И везде дедушка, прекрасный обувщик-заготовщик, как-то быстро находил «неофициальную» работу. Видимо, подпольные цеховики были уже в любом городе СССР! Ставил свой ножной, еще дореволюционный, «Зингер» в кладовке, на толстую резину, чтобы соседи не услышали и не донесли «куда следует», да и шил, шил, всё больше по ночам.
Дед был кормилец - пока папа учился в консерватории, а мама болела после блокады и не могла работать.
    Дедушку всегда кормили первым. Он работал по 14 часов, до обморока и крови из носа. И никак нельзя было его отговорить от этого.
Безумно, до сонного предутреннего плача, боялся фининспектора и «обехеесес». Но как-то проскочил, ни разу по-серьезному  не попался. Видимо, спасало и то, что дважды фронтовик, все это знали, и пионеры приходили поздравлять с праздниками, и на стене висела подаренная Котовским шашка, к которой дед даже прикасаться боялся. И мне, малому, всполошено кричал: «Яничка, деточка, не трогай, обрежешься!» Потом с облегчением в музей отдал. Там была смешная табличка: «Шашка бойца бригады Котовского Абрама Пятницкого». А деда бывший разбойник, потом знаменитый красный командир, восхитившийся новой обувкой,  просто-напросто мобилизовал сапожником!
Ленинградскую блокаду трудно, но пережили. Спасли имевшиеся у запасливого сапожника два ящика столярного и рыбьего клея. В обкомовской столовой у знакомой поварихи выменивали на вещи и немудрёное золотишко картофельные очистки, и варили похлёбку, тем и держались. И ещё двум соседским семьям помогали. И всё равно – когда доченьку Мусю всё-таки пришлось отправить по Дороге жизни через Ладогу, она весила всего 34 килограмма...
    После прорыва блокады деда, уже немолодого, семейного, снова призвали, по личному распоряжению будущего маршала артиллерии Николая Воронова, тоже из-за понравившихся сапог. Так и служил при штабе, шил сапоги да ремонтировал.
Оружия наш крошечный дедуля никогда в руках не держал, кроме одного раза. Однажды был прорыв немцев. Штаб, в отсутствии начальства, оказался под угрозой, и мой тихий дедушка взломал оружейку, вооружил писарчуков, похоронную бригаду, поваров и тому подобных тихушников, и повёл обороняться. Их бы, конечно, прихлопнули мгновенно, но подоспели наши танки, и всё устаканилось. Так дед и не повоевал. Я его потом спрашивал, стал бы он стрелять в людей. Он долго и мучительно думал, но потом все-таки сказал: «Они не люди, они фашисты...».
    Позже ему сам Воронов медаль «За отвагу» на грудь повесил.
    …Хоронили дедушку с салютом, с речью офицера из военкомата. Бабушка прожила еще много лет. Однажды пришли навестить – бабуля категорически отказывалась жить с нами в одном доме, «любите меня издали, а то надоем» – а она лежит на полу, на чистом одеяльце, на спине, ручки пухлые сложены, умытая, одетая в нарядное, и не дышит.

 

МОТЛ, СЫН ШАУЛА

     Две семьи моих стариков разительно отличались друг от друга.

_____

_ЗАДАНИЕ 1_
Выведите как JSON-список строк часть записей от строки, где есть «scientific name: Eremocaulon asymmetricum», до строки, где есть «genus: Salvinia», включая обе. Каждая строка записей должна стать отдельной строкой списка, пустые строки пропустите.

_ФРАГМЕНТЫ ДАННЫХ_

_____

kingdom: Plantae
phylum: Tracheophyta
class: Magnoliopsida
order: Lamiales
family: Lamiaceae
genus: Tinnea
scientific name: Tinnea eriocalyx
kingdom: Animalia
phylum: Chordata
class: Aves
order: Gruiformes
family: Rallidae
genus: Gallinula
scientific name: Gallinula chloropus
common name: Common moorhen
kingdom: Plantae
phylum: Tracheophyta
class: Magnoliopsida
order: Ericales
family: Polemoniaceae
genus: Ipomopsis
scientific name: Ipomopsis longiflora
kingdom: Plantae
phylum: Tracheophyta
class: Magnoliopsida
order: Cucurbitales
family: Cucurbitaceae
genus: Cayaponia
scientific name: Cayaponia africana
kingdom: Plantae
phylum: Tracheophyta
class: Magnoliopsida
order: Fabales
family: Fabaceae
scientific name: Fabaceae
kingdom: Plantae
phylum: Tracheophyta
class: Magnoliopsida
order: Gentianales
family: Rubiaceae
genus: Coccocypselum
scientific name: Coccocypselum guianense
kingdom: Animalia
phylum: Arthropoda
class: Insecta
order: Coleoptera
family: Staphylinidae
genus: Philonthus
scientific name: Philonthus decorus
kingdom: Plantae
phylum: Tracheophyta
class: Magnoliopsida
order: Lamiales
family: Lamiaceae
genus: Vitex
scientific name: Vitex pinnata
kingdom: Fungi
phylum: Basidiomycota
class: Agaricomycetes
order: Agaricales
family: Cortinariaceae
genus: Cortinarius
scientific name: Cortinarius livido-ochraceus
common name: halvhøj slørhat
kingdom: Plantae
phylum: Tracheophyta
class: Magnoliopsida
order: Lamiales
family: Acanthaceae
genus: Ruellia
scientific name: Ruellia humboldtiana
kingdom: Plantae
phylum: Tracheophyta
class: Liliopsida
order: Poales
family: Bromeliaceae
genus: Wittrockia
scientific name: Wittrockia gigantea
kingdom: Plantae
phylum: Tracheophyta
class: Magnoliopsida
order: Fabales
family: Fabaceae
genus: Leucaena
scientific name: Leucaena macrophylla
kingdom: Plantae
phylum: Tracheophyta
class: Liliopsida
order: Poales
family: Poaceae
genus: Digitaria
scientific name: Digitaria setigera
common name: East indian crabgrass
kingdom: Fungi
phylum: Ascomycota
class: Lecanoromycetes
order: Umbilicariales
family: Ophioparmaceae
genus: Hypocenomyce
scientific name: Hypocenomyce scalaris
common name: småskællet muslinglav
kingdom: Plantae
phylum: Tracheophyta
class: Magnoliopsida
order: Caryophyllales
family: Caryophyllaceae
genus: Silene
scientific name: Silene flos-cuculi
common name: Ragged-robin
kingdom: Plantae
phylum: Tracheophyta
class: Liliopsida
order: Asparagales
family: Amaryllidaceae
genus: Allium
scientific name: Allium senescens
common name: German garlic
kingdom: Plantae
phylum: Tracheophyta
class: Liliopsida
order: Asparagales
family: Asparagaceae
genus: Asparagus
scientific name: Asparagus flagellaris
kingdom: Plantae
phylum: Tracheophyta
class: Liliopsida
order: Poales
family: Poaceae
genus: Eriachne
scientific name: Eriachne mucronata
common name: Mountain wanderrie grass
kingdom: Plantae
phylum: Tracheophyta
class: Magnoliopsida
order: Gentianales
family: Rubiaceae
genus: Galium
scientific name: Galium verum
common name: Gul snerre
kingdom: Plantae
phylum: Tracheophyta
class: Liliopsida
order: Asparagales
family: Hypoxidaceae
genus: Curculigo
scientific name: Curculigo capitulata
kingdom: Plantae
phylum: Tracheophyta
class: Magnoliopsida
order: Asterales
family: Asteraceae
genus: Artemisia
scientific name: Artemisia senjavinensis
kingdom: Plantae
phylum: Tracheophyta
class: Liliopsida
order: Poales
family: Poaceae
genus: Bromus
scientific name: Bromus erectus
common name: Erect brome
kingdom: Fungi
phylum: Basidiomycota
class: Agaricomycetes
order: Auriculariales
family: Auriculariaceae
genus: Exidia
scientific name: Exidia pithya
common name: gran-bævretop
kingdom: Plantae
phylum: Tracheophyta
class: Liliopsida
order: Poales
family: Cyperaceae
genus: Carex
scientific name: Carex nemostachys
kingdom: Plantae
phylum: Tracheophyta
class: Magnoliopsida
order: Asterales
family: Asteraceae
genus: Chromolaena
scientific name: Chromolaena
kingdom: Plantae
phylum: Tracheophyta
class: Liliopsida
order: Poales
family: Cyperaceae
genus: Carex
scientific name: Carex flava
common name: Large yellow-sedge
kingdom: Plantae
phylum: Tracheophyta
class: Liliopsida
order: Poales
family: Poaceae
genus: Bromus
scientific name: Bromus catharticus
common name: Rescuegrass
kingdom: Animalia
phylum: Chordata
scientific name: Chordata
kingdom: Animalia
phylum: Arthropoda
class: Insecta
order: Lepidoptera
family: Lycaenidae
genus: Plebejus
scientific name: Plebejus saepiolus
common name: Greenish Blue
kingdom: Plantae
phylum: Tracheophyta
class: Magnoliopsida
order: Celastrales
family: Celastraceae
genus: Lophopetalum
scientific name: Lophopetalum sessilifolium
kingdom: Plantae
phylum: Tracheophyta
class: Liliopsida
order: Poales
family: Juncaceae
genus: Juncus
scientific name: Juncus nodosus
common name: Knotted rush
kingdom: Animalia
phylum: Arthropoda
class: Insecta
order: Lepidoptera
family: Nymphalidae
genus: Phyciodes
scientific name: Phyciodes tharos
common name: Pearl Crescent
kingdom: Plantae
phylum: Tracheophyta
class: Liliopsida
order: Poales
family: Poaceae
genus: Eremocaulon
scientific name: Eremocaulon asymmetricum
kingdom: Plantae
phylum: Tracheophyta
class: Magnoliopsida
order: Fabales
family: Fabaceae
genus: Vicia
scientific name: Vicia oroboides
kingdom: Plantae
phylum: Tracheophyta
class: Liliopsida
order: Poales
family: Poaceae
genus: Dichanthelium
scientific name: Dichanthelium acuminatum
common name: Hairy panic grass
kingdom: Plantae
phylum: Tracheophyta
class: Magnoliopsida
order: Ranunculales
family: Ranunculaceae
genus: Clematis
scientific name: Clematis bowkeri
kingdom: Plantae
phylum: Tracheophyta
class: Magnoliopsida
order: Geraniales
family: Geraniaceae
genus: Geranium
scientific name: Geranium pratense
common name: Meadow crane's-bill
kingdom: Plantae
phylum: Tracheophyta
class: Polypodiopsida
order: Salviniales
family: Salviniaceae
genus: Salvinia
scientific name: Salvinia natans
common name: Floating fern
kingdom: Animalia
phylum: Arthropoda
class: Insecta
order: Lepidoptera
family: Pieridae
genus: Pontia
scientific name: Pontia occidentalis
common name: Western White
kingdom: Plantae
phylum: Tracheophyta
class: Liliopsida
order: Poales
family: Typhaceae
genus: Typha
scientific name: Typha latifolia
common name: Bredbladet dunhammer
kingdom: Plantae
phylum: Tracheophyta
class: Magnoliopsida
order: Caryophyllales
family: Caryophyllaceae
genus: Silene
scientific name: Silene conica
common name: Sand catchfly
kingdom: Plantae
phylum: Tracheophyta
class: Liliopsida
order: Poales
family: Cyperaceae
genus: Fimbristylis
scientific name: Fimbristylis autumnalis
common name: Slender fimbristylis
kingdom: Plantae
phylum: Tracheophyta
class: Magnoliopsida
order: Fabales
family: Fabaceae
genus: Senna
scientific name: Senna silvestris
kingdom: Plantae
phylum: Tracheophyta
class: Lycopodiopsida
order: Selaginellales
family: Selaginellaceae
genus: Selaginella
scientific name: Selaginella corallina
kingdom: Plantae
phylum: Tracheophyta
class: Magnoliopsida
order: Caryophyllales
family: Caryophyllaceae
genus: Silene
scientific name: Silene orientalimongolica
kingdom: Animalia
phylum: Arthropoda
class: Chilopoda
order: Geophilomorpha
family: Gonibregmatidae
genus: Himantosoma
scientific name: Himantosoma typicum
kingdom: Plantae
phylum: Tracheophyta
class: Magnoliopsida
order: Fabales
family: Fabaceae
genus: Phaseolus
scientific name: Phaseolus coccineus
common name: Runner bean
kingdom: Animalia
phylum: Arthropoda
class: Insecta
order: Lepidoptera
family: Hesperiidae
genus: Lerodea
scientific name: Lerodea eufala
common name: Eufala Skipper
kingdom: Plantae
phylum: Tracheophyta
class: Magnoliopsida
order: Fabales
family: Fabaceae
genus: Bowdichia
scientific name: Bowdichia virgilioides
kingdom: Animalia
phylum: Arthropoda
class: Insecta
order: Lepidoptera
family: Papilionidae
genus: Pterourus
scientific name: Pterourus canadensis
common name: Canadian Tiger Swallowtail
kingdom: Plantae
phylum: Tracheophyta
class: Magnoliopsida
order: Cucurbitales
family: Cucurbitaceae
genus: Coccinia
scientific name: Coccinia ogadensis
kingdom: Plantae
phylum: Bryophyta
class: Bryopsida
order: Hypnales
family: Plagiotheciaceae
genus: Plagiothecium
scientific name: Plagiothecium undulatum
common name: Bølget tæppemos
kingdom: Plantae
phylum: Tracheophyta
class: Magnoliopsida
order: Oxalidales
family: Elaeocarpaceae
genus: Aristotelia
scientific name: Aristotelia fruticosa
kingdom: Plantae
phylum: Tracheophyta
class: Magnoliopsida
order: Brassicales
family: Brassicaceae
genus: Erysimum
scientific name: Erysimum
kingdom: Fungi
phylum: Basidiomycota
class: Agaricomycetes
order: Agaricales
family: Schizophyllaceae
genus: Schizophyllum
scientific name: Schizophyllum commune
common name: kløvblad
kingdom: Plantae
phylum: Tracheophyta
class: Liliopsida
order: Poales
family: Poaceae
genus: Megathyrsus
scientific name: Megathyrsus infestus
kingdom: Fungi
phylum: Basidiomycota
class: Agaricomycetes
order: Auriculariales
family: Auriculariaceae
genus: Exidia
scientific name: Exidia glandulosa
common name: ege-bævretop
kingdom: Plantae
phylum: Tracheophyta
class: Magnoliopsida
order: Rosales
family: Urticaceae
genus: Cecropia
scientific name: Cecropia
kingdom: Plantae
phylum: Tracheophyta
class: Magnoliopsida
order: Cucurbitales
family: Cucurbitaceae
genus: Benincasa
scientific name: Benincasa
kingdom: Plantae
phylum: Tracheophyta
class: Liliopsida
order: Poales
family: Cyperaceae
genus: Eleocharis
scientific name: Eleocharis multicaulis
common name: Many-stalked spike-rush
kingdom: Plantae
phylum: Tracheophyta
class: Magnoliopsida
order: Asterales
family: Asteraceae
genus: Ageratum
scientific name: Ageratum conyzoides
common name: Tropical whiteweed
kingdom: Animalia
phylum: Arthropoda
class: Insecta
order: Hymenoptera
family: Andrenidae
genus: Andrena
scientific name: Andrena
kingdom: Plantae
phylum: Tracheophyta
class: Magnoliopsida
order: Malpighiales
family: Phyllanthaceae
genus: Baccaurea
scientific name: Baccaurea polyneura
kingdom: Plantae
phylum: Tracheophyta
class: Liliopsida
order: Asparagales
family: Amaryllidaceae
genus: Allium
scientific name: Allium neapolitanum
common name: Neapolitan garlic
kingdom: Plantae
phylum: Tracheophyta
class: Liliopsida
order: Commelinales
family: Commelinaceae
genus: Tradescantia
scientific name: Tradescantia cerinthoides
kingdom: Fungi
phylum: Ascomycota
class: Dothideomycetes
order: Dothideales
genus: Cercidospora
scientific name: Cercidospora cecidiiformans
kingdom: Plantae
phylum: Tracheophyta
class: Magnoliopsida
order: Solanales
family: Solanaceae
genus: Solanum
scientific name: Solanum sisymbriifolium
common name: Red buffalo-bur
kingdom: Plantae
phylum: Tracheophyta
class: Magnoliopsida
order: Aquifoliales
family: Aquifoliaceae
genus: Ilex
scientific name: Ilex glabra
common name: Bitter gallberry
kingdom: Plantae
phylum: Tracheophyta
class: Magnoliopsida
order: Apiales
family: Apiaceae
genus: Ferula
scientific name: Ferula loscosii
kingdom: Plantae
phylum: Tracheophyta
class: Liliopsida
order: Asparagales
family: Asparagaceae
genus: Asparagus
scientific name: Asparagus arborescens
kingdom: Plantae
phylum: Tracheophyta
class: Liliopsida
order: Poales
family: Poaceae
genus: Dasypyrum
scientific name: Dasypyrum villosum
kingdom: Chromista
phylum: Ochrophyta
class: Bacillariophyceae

_____

_ЗАДАНИЕ 2_
Зачем, согласно рассказу о дедушке, он ставил свой «Зингер» в кладовке на толстую резину?

_ПРАВИЛЬНЫЙ ОТВЕТ 1_
[
  "scientific name: Eremocaulon asymmetricum",
  "kingdom: Plantae",
  "phylum: Tracheophyta",
  "class: Magnoliopsida",
  "order: Fabales",
  "family: Fabaceae",
  "genus: Vicia",
  "scientific name: Vicia oroboides",
  "kingdom: Plantae",
  "phylum: Tracheophyta",
  "class: Liliopsida",
  "order: Poales",
  "family: Poaceae",
  "genus: Dichanthelium",
  "scientific name: Dichanthelium acuminatum",
  "common name: Hairy panic grass",
  "kingdom: Plantae",
  "phylum: Tracheophyta",
  "class: Magnoliopsida",
  "order: Ranunculales",
  "family: Ranunculaceae",
  "genus: Clematis",
  "scientific name: Clematis bowkeri",
  "kingdom: Plantae",
  "phylum: Tracheophyta",
  "class: Magnoliopsida",
  "order: Geraniales",
  "family: Geraniaceae",
  "genus: Geranium",
  "scientific name: Geranium pratense",
  "common name: Meadow crane's-bill",
  "kingdom: Plantae",
  "phylum: Tracheophyta",
  "class: Polypodiopsida",
  "order: Salviniales",
  "family: Salviniaceae",
  "genus: Salvinia"
]

_ПРАВИЛЬНЫЙ ОТВЕТ 2_
Так соседи не услышали бы шитья и не донесли бы «куда следует». Работа у него была «неофициальной», и шил он в основном по ночам.